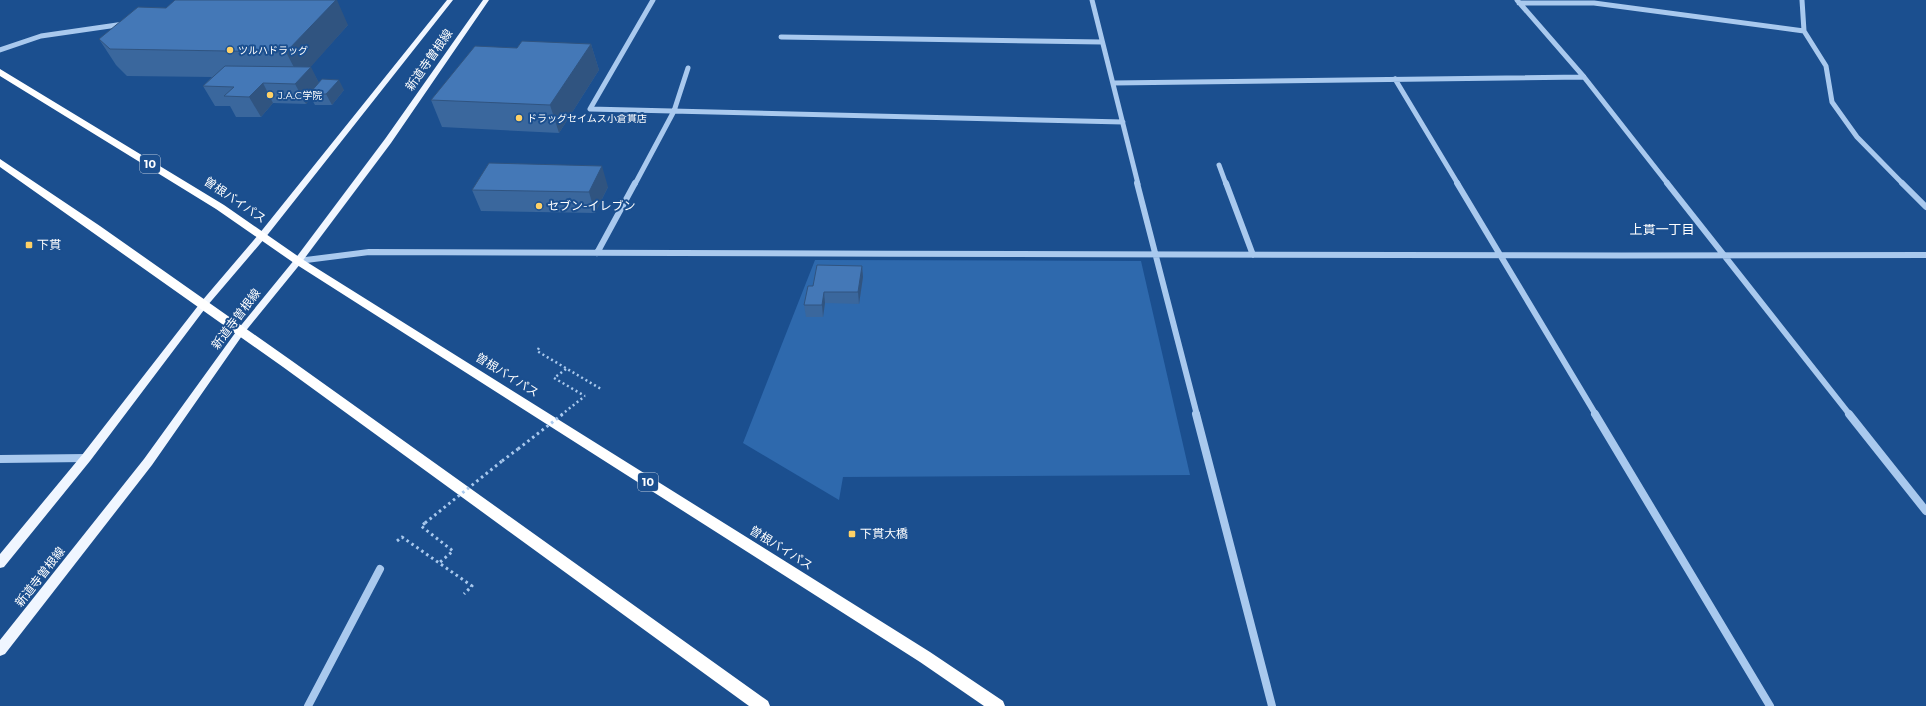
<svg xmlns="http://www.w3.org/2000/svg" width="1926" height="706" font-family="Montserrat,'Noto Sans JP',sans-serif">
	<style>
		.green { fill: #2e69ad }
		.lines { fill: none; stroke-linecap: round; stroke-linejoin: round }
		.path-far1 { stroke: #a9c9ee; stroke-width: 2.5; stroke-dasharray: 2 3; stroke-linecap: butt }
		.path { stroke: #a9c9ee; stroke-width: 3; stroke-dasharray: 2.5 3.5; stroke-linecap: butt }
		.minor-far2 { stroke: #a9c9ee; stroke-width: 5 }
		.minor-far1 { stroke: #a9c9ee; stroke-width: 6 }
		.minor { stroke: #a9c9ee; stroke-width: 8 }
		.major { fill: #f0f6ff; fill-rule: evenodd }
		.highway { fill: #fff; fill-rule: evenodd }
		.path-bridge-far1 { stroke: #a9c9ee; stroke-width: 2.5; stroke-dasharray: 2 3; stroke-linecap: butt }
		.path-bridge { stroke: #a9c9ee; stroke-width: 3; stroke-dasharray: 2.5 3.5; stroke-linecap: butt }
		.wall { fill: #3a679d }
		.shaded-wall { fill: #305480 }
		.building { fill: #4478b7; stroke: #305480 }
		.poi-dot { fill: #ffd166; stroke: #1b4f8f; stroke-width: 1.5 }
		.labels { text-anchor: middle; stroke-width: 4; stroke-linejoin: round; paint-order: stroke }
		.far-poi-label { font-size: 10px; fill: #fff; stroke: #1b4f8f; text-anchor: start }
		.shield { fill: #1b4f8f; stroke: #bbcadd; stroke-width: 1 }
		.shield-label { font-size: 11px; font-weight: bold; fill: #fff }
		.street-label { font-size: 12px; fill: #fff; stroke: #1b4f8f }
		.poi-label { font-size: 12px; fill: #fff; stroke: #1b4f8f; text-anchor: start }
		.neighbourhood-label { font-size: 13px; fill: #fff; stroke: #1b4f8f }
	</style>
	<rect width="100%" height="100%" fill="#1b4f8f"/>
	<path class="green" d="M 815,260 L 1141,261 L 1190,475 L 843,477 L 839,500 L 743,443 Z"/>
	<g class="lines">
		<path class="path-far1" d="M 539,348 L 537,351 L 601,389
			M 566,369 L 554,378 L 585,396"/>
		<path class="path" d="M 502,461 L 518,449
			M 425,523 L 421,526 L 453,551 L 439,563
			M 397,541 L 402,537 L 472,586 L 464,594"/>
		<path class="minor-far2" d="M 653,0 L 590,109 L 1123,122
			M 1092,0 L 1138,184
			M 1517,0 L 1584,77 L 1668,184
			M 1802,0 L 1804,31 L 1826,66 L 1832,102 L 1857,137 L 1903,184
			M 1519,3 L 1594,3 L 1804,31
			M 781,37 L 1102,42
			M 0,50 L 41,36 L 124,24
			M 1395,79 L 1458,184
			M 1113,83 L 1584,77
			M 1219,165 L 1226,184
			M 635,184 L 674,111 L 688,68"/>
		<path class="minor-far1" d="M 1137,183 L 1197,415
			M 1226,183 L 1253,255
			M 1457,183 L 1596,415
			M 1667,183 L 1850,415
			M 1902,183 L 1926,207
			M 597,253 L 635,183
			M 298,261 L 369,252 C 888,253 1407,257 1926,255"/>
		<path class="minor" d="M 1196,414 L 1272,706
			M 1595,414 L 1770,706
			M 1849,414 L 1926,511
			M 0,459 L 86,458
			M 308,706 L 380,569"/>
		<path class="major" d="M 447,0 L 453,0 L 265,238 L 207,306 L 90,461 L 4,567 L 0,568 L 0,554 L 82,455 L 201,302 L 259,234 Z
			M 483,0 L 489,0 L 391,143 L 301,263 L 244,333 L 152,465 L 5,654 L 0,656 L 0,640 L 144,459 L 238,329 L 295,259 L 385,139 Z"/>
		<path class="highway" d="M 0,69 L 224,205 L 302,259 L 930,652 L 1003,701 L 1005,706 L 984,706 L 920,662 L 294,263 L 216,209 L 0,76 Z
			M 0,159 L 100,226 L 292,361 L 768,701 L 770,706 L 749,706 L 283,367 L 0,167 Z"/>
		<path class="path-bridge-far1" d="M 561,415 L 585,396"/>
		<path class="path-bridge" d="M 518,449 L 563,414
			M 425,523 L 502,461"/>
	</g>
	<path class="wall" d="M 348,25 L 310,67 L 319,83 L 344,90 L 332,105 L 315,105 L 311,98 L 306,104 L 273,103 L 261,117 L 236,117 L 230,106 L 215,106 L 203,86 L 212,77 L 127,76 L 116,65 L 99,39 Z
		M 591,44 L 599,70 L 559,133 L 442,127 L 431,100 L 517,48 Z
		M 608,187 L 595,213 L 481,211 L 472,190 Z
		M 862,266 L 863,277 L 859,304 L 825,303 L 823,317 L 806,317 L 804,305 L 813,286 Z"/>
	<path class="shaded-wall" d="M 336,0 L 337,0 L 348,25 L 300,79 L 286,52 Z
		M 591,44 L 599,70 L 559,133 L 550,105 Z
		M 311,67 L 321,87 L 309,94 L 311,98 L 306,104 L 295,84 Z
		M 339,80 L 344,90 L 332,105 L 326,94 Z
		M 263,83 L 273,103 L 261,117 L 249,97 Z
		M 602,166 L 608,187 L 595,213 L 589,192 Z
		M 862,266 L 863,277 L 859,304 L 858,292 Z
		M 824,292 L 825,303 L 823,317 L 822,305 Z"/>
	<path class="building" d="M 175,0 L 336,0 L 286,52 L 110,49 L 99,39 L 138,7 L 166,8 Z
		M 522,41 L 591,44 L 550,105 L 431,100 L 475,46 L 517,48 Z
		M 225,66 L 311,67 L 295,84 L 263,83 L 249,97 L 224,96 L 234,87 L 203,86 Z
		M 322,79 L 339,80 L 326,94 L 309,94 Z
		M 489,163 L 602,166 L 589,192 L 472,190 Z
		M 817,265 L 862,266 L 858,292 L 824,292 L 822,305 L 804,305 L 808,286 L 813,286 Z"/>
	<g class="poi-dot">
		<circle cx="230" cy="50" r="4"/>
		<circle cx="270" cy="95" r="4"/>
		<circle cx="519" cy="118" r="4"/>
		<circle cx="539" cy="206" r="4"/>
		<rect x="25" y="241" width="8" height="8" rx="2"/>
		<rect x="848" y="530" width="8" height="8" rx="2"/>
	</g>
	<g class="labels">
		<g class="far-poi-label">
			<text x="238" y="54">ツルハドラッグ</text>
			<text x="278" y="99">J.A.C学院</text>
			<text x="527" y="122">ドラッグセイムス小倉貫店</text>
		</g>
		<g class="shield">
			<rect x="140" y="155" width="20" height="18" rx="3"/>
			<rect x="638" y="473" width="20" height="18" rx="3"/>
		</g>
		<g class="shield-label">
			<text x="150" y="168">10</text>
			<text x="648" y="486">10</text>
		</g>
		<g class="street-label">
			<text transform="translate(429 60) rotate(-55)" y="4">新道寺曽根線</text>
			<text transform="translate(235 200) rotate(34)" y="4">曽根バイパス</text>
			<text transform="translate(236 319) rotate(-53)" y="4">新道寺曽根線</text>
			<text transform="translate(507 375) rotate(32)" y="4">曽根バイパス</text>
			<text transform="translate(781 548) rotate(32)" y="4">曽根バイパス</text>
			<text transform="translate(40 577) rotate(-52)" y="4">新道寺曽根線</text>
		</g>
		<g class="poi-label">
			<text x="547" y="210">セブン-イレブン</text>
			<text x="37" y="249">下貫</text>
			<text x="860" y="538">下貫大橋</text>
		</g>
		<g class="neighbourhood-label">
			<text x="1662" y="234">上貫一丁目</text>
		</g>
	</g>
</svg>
════════
Go through the material above and report each line containing "lines".

		.lines { fill: none; stroke-linecap: round; stroke-linejoin: round }
	<g class="lines">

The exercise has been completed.